Analysis of the character of Eva Smith, exploring her personality traits, motivations, and the impact she has on the other characters in the play. Through this post, we will gain a deeper understanding of the themes explored in the play and the social commentary that Priestley is making about the world in which we live.
|TASK: Before you look at the analysis, make a list of the characters that you remember from the play. For each one, briefly answer the following questions:
- Eva is a young, kind, beautiful and intelligent girl who symbolises lower class oppression – she has no support network, and therefore fails in life due to bad luck and her social circumstances, rather than because of any lack of effort or talent on her part.
- Eva is portrayed as a tragic victim of a highly capitalist, individualist society where people are encouraged to care only for themselves and their immediate family.
- The name ‘Eva’ is an allusion to Eve, from the Book of Genesis in the Bible. Eve was the original woman, suggesting that Eva is an everywoman figure, intended to represent all women of her class and status.
- Eva has died before the play begins, so we never see her. A photograph of her is passed around to the characters onstage, but the audience never gets to see this either.
- The inspector says that Eva killed herself with “a lot of very strong disinfectant” demonstrating that she was desperate and deliberate in her suicide attempt – this also suggests that she felt a need for purification or cleansing. In Christian belief, she would have gone to hell for this as suicide is considered a sin – so, Christians watching the play would pity Eva not only for the tragic life that she led, but also for the fact that her soul was eternally damned afterwards.

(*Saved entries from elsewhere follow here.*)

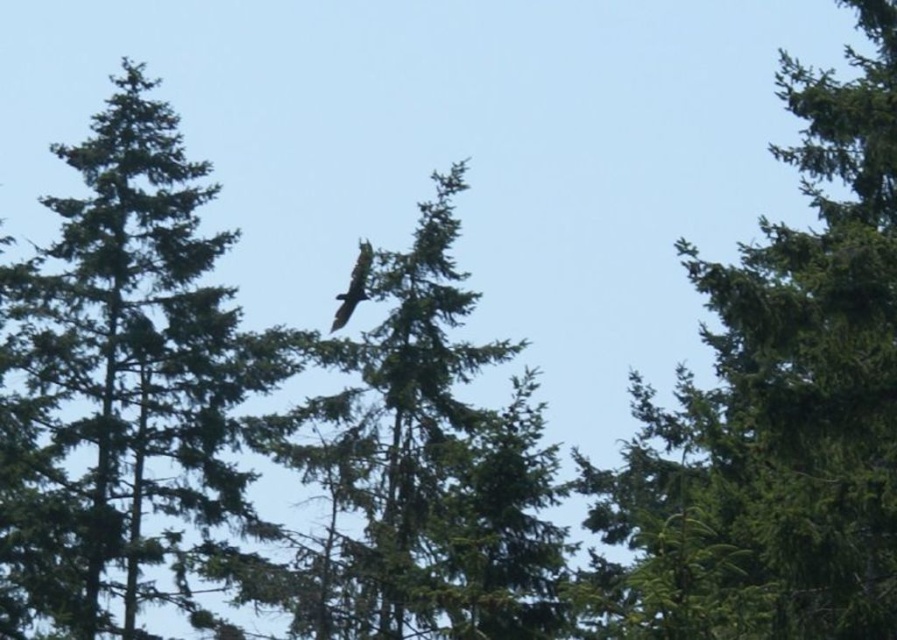
Identify the location of green textured tree at center. (129, 355).

Is green textured tree at center shorter than dark brown feathers at center?

No.

Between point (62, 586) and point (333, 330), which one is positioned in front?

Point (62, 586)

The height and width of the screenshot is (640, 897). Find the location of `green textured tree at center`. green textured tree at center is located at coordinates (129, 355).

Between green textured tree at upper center and dark brown feathers at center, which one is positioned lower?

Positioned lower is dark brown feathers at center.

Who is shorter, green textured tree at upper center or dark brown feathers at center?

Standing shorter between the two is dark brown feathers at center.

The width and height of the screenshot is (897, 640). Describe the element at coordinates (782, 403) in the screenshot. I see `green textured tree at upper center` at that location.

Find the location of a particular element. green textured tree at upper center is located at coordinates (782, 403).

Is green textured tree at upper center wider than green textured tree at center?

Yes, green textured tree at upper center is wider than green textured tree at center.

Does green textured tree at upper center have a smaller size compared to green textured tree at center?

No, green textured tree at upper center is not smaller than green textured tree at center.

Identify the location of green textured tree at upper center. This screenshot has height=640, width=897. (782, 403).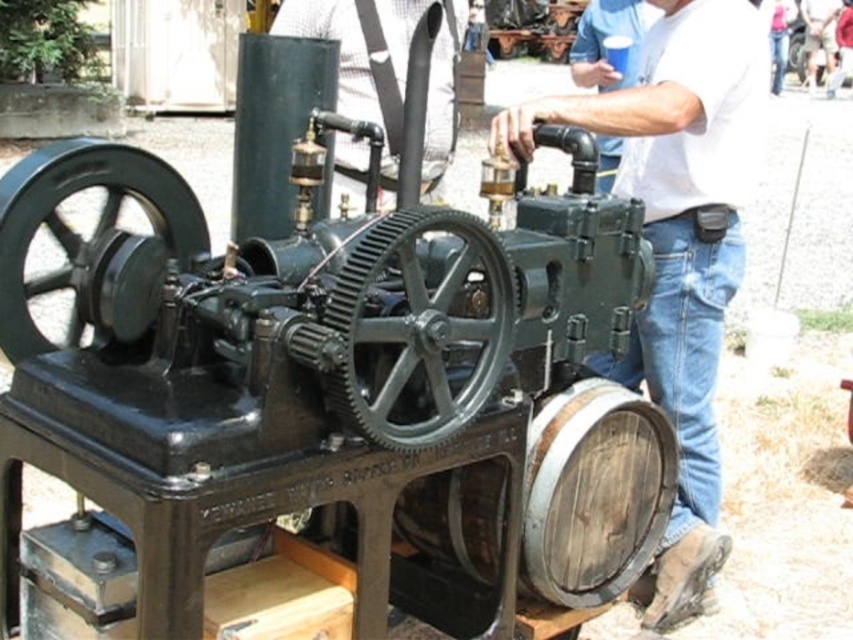
Does white matte shirt at upper center come in front of matte black tank at center?

Yes, it is.

This screenshot has height=640, width=853. What do you see at coordinates (679, 244) in the screenshot?
I see `white matte shirt at upper center` at bounding box center [679, 244].

Which is behind, point (712, 609) or point (376, 12)?

Positioned behind is point (376, 12).

This screenshot has width=853, height=640. What are the coordinates of `white matte shirt at upper center` in the screenshot? It's located at (679, 244).

Does black cast iron steam engine at center appear on the right side of matte black tank at center?

Correct, you'll find black cast iron steam engine at center to the right of matte black tank at center.

Does black cast iron steam engine at center have a greater height compared to matte black tank at center?

Correct, black cast iron steam engine at center is much taller as matte black tank at center.

You are a GUI agent. You are given a task and a screenshot of the screen. Output one action in this format:
    pyautogui.click(x=<x>, y=<y>)
    Task: Click on the black cast iron steam engine at center
    The image size is (853, 640).
    Given the screenshot: What is the action you would take?
    pyautogui.click(x=322, y=406)

Identify the location of black cast iron steam engine at center. (322, 406).

I want to click on matte black tank at center, so click(x=363, y=54).

Is point (387, 32) farther from camera compared to point (612, 12)?

No, (387, 32) is closer to viewer.

Image resolution: width=853 pixels, height=640 pixels. What are the coordinates of `matte black tank at center` in the screenshot? It's located at (363, 54).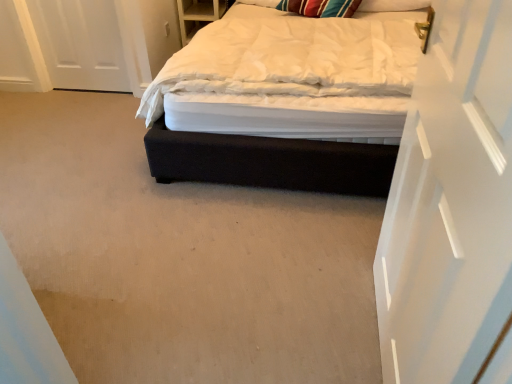
Measure the distance between point (422, 336) and camera.

Point (422, 336) and camera are 1.00 meters apart from each other.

- Eva’s situation also shows the oppression of women within a patriarchal society – her life is made much harder by the fact that she’s a single woman, with limited opportunities available to her. She is exploited by at least two men – Gerald, then Eric, because of her looks and kindness.
- Her plight highlights the need for a welfare state – a system of government which supports those less fortunate in society by providing relief from poverty.
- Changing her name to ‘Daisy Renton’ is intended as a fresh start, but it also foreshadows her tragic end. The name ‘Daisy’ is an allusion to the expression ‘pushing up daisies’, a euphemism for death. The surname ‘Renton’ connotes the idea of a ‘rent girl’, a term used to describe working girls or prostitutes.
- Sheila is described as a “pretty girl in her early twenties”; while Eva is “twenty-four” and “very pretty” – this encourages the audience to draw parallels between the two women, understanding the significant impact that privilege or lack of privilege had upon their lives.